ECB Officials Warn of Damage to Italy From Fiscal Fighting
(Bloomberg) -- European Central Bank officials warned that uncertainty and tension over Italy’s expansive budget risk causing damage to the country’s economy in the long-run.
“Italy’s current financing conditions are much too tight for a country with weak growth and low inflation,” ECB Chief Economist Peter Praet told Handelsblatt in an interview published Thursday. Italian central bank Governor Ignazio Visco urged his government to lower debt financing costs by reducing uncertainty.
While the country’s bonds have risen this week, 10-year yields are still far higher than at the start of the year. In addition to investor pressure, the European Commission has rejected the budget of the populist government.
Moody’s Investors Service, which downgraded Italy’s credit rating last month, said Friday that the confrontation will keep funding costs “high and volatile in the coming months.” But it added it doesn’t expect a funding crisis for the government.
“While the likelihood of an even more serious confrontation with the euro area raising the spectre of Italy’s exit is unlikely in our view, the imposition of sanctions ... could cause a further escalation in tensions. For that reason, we think it highly unlikely that the European authorities will take this step any time soon, as they will be cautious not to provide further ammunition to the Italian government’s anti-EU rhetoric.”
- Speaking in Munich on Thursday, ECB Executive Board member Yves Mersch said it was “imperative” for highly-indebted euro area members to balance their books and reduce debt. He also warned -- without specifically naming Italy -- that the lack of fiscal discipline in one euro-zone country could spill over to the rest of the region.
- Praet said that he doesn’t see any real contagion effects so far. He signaled that the ECB won’t intervene so long as the problem affects only Italy, as it conducts monetary policy for the euro area as a whole.

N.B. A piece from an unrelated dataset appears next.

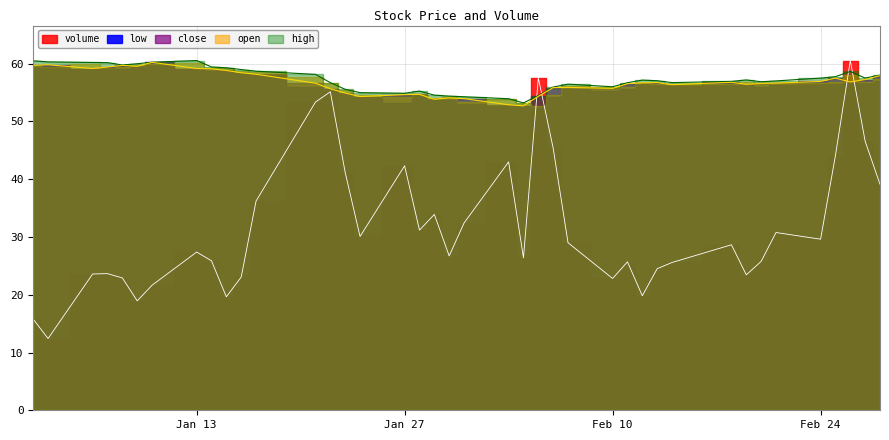

What is the minimum value for close?

52.7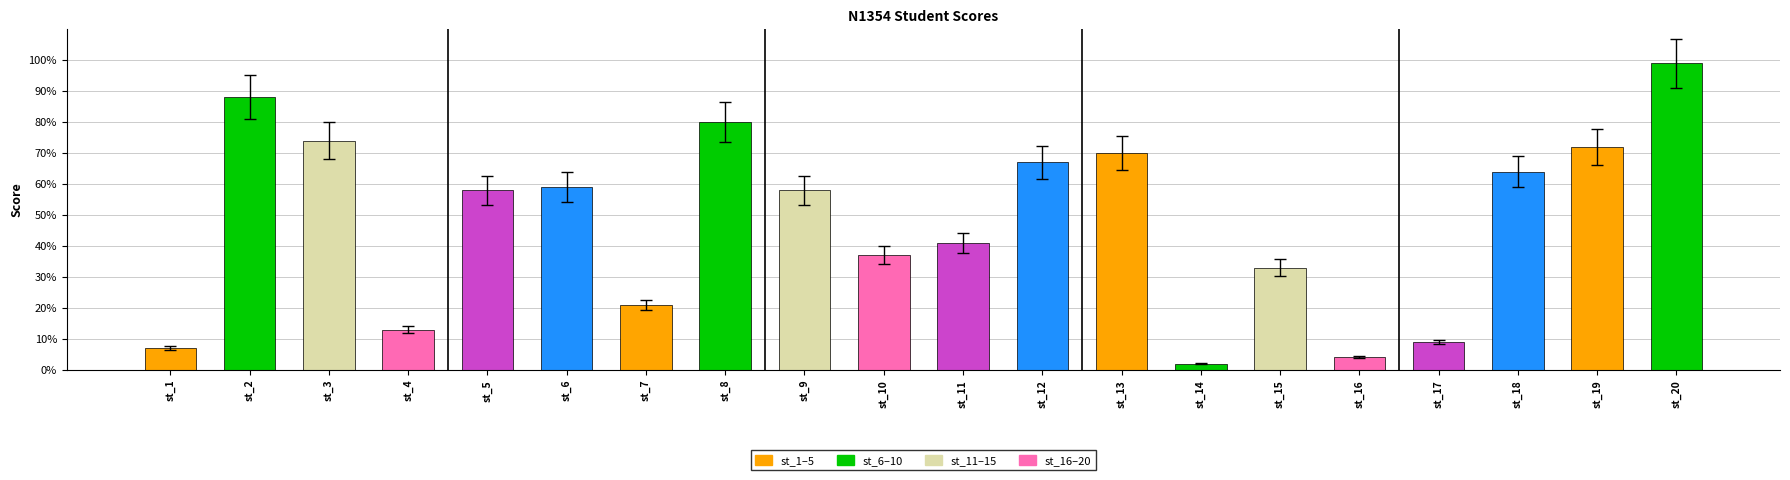

True or false: the data shows 103 at st_19.

False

- If contagion did occur, “we would have to analyze the situation.” Outright Monetary Transactions -- a tool devised by the ECB at the height of the debt crisis and which has never been used -- would be the “appropriate instrument.” But the country would need to apply for assistance from the European Stability Mechanism.
- Asked about other ECB policy tools, such as recent speculation around a new round of cheap funding for banks, Praet responded that it’s “premature” to decide now. In December, the ECB will discuss guidelines for reinvesting maturing debt under its asset-purchase program.
- Italian Deputy Premier Luigi Di Maio said “we will not cut the key points of the budget plan,” in an interview published Friday in newspaper La Repubblica. He said he favors sitting down with the European Commission to discuss the government’s spending program.
- On Thursday, the ECB acknowledged “uncertainties and fragilities” in the euro-area economy while agreeing they weren’t enough to weaken overall momentum.
- But euro-area PMI and consumer sentiment readings dropped more than expected in November, denting hopes that the region will rebound after a summer slowdown.